# Work instruction
Transcribe exactly the line in which "248 408 1.66" occurs, plus every line that comes after it up to the end of the entries.

# Data supplied
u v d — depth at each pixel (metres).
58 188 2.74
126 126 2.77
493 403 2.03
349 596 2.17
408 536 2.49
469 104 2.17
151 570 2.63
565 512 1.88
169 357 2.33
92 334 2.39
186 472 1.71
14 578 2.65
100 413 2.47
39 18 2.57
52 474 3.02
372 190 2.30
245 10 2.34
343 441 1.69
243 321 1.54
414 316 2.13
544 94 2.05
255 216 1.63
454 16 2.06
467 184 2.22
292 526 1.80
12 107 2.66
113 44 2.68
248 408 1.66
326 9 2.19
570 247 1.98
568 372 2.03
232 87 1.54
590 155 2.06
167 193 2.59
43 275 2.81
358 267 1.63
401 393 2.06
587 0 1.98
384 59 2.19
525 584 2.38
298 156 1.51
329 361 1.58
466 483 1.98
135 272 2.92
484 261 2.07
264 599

# Result
248 408 1.66
326 9 2.19
570 247 1.98
568 372 2.03
232 87 1.54
590 155 2.06
167 193 2.59
43 275 2.81
358 267 1.63
401 393 2.06
587 0 1.98
384 59 2.19
525 584 2.38
298 156 1.51
329 361 1.58
466 483 1.98
135 272 2.92
484 261 2.07
264 599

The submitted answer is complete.